### [Data]

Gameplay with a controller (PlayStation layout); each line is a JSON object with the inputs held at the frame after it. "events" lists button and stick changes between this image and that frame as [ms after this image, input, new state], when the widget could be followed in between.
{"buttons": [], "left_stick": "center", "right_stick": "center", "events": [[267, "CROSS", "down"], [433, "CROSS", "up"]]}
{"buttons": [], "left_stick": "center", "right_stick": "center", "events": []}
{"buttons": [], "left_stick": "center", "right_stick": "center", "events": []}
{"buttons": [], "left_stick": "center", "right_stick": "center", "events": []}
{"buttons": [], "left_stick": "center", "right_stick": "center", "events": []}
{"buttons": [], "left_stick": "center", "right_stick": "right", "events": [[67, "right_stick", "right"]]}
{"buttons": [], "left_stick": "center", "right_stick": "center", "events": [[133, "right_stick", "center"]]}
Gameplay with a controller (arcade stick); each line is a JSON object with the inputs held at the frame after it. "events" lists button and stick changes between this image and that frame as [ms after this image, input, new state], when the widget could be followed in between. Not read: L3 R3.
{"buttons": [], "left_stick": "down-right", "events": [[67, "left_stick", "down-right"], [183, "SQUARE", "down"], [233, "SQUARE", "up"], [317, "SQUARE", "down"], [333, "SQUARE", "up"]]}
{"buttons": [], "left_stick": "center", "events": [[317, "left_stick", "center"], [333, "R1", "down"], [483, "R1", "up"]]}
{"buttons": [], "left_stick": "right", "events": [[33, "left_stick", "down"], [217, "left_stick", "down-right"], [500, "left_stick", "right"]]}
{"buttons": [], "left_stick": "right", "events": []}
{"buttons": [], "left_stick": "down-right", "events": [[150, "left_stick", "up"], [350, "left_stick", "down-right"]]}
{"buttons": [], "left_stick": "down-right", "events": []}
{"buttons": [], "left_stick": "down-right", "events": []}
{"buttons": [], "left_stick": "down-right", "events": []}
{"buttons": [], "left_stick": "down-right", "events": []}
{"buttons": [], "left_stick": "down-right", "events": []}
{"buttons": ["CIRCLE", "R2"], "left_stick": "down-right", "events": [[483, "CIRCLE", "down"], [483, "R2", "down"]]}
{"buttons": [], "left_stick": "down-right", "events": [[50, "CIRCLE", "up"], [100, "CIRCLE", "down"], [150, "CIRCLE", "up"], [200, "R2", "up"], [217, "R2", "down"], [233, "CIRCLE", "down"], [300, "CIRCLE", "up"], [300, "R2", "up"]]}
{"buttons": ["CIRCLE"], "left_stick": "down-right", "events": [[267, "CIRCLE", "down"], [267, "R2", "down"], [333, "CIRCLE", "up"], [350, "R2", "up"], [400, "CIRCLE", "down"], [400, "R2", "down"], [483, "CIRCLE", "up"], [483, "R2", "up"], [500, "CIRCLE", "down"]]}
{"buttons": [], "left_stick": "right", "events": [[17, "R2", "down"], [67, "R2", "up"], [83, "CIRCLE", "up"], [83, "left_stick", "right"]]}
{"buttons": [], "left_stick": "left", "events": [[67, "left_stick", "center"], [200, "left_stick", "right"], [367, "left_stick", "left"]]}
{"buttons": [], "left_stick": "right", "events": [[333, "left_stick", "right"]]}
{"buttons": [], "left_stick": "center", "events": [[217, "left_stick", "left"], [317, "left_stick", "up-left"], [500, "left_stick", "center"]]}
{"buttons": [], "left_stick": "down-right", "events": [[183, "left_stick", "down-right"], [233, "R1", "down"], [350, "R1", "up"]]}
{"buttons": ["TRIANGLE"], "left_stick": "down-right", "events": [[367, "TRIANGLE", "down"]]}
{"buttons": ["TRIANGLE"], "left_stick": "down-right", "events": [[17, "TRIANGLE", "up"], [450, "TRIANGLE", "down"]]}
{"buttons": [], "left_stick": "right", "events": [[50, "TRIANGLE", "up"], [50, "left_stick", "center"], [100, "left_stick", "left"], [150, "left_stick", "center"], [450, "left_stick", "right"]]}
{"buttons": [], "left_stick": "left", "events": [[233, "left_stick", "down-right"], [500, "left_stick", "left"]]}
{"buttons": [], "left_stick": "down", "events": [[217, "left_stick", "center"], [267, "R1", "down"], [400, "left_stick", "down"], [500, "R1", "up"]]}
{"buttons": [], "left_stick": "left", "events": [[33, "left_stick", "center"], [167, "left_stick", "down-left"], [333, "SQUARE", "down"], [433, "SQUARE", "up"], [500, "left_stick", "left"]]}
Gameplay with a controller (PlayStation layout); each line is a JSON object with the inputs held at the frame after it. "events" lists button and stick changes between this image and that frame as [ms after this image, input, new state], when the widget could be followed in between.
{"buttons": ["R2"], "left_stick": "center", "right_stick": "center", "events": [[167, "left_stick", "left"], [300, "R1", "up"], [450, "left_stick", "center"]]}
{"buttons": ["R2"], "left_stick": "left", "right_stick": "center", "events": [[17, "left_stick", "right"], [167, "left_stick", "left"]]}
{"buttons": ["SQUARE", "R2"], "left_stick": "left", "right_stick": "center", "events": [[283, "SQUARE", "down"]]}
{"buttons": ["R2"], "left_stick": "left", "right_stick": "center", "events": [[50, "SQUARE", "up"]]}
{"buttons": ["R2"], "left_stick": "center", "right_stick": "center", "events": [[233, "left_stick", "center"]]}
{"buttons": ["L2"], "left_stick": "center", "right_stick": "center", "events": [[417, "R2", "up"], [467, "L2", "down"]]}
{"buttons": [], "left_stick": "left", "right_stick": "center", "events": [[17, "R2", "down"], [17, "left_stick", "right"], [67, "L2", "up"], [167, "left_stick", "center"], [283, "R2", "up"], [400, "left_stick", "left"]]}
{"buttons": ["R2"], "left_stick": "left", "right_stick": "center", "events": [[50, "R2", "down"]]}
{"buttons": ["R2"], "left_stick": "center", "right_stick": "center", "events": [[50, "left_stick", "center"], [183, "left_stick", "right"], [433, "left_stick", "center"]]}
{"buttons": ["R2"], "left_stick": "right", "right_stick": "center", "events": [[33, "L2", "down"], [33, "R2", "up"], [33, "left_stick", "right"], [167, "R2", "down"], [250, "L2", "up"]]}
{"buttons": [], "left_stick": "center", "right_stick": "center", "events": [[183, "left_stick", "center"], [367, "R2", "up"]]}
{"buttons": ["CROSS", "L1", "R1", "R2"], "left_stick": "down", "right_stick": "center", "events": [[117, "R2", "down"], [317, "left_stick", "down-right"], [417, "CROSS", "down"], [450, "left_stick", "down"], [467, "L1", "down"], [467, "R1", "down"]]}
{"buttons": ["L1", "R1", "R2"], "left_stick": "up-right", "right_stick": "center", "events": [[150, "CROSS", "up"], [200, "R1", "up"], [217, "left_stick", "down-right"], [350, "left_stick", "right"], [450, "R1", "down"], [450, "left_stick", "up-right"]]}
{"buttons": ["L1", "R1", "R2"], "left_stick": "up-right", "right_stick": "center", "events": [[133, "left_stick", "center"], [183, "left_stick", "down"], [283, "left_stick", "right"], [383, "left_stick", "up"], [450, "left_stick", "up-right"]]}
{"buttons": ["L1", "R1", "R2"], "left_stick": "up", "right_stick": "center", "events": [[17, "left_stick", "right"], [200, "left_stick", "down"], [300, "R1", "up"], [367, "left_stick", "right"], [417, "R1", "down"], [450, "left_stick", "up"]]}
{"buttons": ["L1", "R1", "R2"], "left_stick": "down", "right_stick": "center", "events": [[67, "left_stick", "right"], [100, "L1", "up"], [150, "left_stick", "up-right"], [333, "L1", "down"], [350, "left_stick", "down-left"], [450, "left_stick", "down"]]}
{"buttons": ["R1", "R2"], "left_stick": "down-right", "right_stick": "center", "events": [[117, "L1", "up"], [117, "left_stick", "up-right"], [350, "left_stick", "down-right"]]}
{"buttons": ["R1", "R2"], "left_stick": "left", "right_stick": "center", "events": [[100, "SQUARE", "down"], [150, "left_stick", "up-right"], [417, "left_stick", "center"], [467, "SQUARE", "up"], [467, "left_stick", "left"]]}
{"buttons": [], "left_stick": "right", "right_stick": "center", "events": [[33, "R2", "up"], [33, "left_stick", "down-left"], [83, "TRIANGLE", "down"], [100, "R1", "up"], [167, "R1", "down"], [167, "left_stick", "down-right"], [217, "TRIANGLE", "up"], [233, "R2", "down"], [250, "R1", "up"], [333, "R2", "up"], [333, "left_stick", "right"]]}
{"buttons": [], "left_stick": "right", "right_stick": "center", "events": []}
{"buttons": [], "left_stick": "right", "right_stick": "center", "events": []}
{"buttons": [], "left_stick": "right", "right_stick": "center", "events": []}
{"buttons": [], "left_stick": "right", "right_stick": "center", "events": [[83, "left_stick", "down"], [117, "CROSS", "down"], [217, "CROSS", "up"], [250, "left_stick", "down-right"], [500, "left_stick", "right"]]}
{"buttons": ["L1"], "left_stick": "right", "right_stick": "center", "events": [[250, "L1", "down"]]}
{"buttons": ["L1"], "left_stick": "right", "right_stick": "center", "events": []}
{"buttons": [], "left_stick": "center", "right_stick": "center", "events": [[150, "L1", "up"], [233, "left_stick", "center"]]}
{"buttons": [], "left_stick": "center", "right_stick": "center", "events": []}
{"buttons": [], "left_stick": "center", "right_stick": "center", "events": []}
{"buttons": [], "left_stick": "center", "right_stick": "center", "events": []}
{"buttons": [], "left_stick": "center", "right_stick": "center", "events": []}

### [Required work]
The word to find is "TRIANGLE". Copy every line of the records that holds it.

### [Answer below]
{"buttons": ["TRIANGLE"], "left_stick": "down-right", "events": [[367, "TRIANGLE", "down"]]}
{"buttons": ["TRIANGLE"], "left_stick": "down-right", "events": [[17, "TRIANGLE", "up"], [450, "TRIANGLE", "down"]]}
{"buttons": [], "left_stick": "right", "events": [[50, "TRIANGLE", "up"], [50, "left_stick", "center"], [100, "left_stick", "left"], [150, "left_stick", "center"], [450, "left_stick", "right"]]}
{"buttons": [], "left_stick": "right", "right_stick": "center", "events": [[33, "R2", "up"], [33, "left_stick", "down-left"], [83, "TRIANGLE", "down"], [100, "R1", "up"], [167, "R1", "down"], [167, "left_stick", "down-right"], [217, "TRIANGLE", "up"], [233, "R2", "down"], [250, "R1", "up"], [333, "R2", "up"], [333, "left_stick", "right"]]}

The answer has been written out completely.